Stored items
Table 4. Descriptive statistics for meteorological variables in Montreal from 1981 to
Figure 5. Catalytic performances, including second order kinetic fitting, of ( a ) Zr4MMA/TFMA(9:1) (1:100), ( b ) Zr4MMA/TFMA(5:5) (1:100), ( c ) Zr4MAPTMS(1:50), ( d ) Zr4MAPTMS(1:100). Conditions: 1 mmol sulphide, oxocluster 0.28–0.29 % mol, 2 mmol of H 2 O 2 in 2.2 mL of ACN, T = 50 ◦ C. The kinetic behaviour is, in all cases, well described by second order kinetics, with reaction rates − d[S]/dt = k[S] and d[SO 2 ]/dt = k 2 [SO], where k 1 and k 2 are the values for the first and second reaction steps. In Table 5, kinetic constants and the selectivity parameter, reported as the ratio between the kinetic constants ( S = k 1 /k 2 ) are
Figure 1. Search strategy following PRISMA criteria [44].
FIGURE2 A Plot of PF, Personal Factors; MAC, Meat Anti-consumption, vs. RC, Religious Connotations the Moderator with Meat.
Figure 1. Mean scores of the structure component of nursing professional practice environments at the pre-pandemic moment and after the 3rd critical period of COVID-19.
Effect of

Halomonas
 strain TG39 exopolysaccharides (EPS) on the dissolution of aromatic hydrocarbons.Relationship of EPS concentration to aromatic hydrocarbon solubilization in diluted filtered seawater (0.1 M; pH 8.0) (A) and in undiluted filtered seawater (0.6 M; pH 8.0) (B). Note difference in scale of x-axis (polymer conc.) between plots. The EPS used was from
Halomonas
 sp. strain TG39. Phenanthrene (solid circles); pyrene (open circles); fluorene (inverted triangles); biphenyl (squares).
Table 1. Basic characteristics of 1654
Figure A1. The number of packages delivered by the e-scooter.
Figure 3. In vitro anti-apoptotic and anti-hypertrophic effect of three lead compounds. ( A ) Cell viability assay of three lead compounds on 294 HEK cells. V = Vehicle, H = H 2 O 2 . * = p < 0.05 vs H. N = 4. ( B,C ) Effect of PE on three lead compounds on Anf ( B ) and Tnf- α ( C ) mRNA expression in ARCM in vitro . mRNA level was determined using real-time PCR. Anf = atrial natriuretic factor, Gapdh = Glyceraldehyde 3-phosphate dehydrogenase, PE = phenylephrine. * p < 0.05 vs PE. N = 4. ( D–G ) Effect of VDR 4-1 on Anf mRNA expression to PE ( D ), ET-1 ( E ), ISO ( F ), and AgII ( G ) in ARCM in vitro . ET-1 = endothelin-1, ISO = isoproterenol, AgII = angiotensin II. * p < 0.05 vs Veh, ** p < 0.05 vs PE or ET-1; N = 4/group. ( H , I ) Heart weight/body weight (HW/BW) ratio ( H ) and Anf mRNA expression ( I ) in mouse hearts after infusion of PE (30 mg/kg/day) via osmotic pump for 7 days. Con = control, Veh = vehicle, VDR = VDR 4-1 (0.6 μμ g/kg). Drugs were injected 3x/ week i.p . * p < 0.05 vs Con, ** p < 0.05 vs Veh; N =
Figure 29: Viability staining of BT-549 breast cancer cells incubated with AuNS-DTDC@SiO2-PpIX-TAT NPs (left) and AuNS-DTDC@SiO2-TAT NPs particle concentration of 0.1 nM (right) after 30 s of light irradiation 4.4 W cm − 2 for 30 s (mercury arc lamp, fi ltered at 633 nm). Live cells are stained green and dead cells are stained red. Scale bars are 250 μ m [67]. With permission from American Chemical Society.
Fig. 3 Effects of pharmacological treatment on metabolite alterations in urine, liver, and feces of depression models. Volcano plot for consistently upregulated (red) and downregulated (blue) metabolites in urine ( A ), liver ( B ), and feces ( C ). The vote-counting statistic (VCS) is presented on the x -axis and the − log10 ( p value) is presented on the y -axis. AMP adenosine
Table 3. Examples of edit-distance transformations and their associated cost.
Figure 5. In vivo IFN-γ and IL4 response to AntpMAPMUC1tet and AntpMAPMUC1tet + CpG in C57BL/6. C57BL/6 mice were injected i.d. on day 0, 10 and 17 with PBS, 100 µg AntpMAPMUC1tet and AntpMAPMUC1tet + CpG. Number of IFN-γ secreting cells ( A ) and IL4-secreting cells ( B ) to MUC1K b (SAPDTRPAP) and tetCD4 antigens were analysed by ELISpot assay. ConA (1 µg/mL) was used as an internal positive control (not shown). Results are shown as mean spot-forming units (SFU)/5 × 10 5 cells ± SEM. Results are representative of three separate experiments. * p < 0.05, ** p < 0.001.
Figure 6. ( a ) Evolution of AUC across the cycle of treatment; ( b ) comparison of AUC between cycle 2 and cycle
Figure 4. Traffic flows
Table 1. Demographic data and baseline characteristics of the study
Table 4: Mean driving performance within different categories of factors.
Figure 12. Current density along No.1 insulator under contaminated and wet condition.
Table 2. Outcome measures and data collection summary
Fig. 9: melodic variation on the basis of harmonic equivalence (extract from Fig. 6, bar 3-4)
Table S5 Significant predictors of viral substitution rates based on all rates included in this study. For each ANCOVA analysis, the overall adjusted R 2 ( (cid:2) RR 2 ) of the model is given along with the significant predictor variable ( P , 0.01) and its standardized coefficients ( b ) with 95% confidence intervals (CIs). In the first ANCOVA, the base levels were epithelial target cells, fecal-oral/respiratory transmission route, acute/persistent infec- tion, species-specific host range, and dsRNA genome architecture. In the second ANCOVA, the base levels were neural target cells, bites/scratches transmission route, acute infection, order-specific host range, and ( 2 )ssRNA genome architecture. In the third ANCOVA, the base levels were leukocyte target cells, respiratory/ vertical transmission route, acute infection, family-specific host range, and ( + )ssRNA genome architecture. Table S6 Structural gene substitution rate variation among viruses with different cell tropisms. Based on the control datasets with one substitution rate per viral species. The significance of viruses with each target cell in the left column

*Exercise brief*
Retype all the records above without changing a word.

*Written reply*
Table 4. Descriptive statistics for meteorological variables in Montreal from 1981 to
Figure 5. Catalytic performances, including second order kinetic fitting, of ( a ) Zr4MMA/TFMA(9:1) (1:100), ( b ) Zr4MMA/TFMA(5:5) (1:100), ( c ) Zr4MAPTMS(1:50), ( d ) Zr4MAPTMS(1:100). Conditions: 1 mmol sulphide, oxocluster 0.28–0.29 % mol, 2 mmol of H 2 O 2 in 2.2 mL of ACN, T = 50 ◦ C. The kinetic behaviour is, in all cases, well described by second order kinetics, with reaction rates − d[S]/dt = k[S] and d[SO 2 ]/dt = k 2 [SO], where k 1 and k 2 are the values for the first and second reaction steps. In Table 5, kinetic constants and the selectivity parameter, reported as the ratio between the kinetic constants ( S = k 1 /k 2 ) are
Figure 1. Search strategy following PRISMA criteria [44].
FIGURE2 A Plot of PF, Personal Factors; MAC, Meat Anti-consumption, vs. RC, Religious Connotations the Moderator with Meat.
Figure 1. Mean scores of the structure component of nursing professional practice environments at the pre-pandemic moment and after the 3rd critical period of COVID-19.
Effect of

Halomonas
 strain TG39 exopolysaccharides (EPS) on the dissolution of aromatic hydrocarbons.Relationship of EPS concentration to aromatic hydrocarbon solubilization in diluted filtered seawater (0.1 M; pH 8.0) (A) and in undiluted filtered seawater (0.6 M; pH 8.0) (B). Note difference in scale of x-axis (polymer conc.) between plots. The EPS used was from
Halomonas
 sp. strain TG39. Phenanthrene (solid circles); pyrene (open circles); fluorene (inverted triangles); biphenyl (squares).
Table 1. Basic characteristics of 1654
Figure A1. The number of packages delivered by the e-scooter.
Figure 3. In vitro anti-apoptotic and anti-hypertrophic effect of three lead compounds. ( A ) Cell viability assay of three lead compounds on 294 HEK cells. V = Vehicle, H = H 2 O 2 . * = p < 0.05 vs H. N = 4. ( B,C ) Effect of PE on three lead compounds on Anf ( B ) and Tnf- α ( C ) mRNA expression in ARCM in vitro . mRNA level was determined using real-time PCR. Anf = atrial natriuretic factor, Gapdh = Glyceraldehyde 3-phosphate dehydrogenase, PE = phenylephrine. * p < 0.05 vs PE. N = 4. ( D–G ) Effect of VDR 4-1 on Anf mRNA expression to PE ( D ), ET-1 ( E ), ISO ( F ), and AgII ( G ) in ARCM in vitro . ET-1 = endothelin-1, ISO = isoproterenol, AgII = angiotensin II. * p < 0.05 vs Veh, ** p < 0.05 vs PE or ET-1; N = 4/group. ( H , I ) Heart weight/body weight (HW/BW) ratio ( H ) and Anf mRNA expression ( I ) in mouse hearts after infusion of PE (30 mg/kg/day) via osmotic pump for 7 days. Con = control, Veh = vehicle, VDR = VDR 4-1 (0.6 μμ g/kg). Drugs were injected 3x/ week i.p . * p < 0.05 vs Con, ** p < 0.05 vs Veh; N =
Figure 29: Viability staining of BT-549 breast cancer cells incubated with AuNS-DTDC@SiO2-PpIX-TAT NPs (left) and AuNS-DTDC@SiO2-TAT NPs particle concentration of 0.1 nM (right) after 30 s of light irradiation 4.4 W cm − 2 for 30 s (mercury arc lamp, fi ltered at 633 nm). Live cells are stained green and dead cells are stained red. Scale bars are 250 μ m [67]. With permission from American Chemical Society.
Fig. 3 Effects of pharmacological treatment on metabolite alterations in urine, liver, and feces of depression models. Volcano plot for consistently upregulated (red) and downregulated (blue) metabolites in urine ( A ), liver ( B ), and feces ( C ). The vote-counting statistic (VCS) is presented on the x -axis and the − log10 ( p value) is presented on the y -axis. AMP adenosine
Table 3. Examples of edit-distance transformations and their associated cost.
Figure 5. In vivo IFN-γ and IL4 response to AntpMAPMUC1tet and AntpMAPMUC1tet + CpG in C57BL/6. C57BL/6 mice were injected i.d. on day 0, 10 and 17 with PBS, 100 µg AntpMAPMUC1tet and AntpMAPMUC1tet + CpG. Number of IFN-γ secreting cells ( A ) and IL4-secreting cells ( B ) to MUC1K b (SAPDTRPAP) and tetCD4 antigens were analysed by ELISpot assay. ConA (1 µg/mL) was used as an internal positive control (not shown). Results are shown as mean spot-forming units (SFU)/5 × 10 5 cells ± SEM. Results are representative of three separate experiments. * p < 0.05, ** p < 0.001.
Figure 6. ( a ) Evolution of AUC across the cycle of treatment; ( b ) comparison of AUC between cycle 2 and cycle
Figure 4. Traffic flows
Table 1. Demographic data and baseline characteristics of the study
Table 4: Mean driving performance within different categories of factors.
Figure 12. Current density along No.1 insulator under contaminated and wet condition.
Table 2. Outcome measures and data collection summary
Fig. 9: melodic variation on the basis of harmonic equivalence (extract from Fig. 6, bar 3-4)
Table S5 Significant predictors of viral substitution rates based on all rates included in this study. For each ANCOVA analysis, the overall adjusted R 2 ( (cid:2) RR 2 ) of the model is given along with the significant predictor variable ( P , 0.01) and its standardized coefficients ( b ) with 95% confidence intervals (CIs). In the first ANCOVA, the base levels were epithelial target cells, fecal-oral/respiratory transmission route, acute/persistent infec- tion, species-specific host range, and dsRNA genome architecture. In the second ANCOVA, the base levels were neural target cells, bites/scratches transmission route, acute infection, order-specific host range, and ( 2 )ssRNA genome architecture. In the third ANCOVA, the base levels were leukocyte target cells, respiratory/ vertical transmission route, acute infection, family-specific host range, and ( + )ssRNA genome architecture. Table S6 Structural gene substitution rate variation among viruses with different cell tropisms. Based on the control datasets with one substitution rate per viral species. The significance of viruses with each target cell in the left column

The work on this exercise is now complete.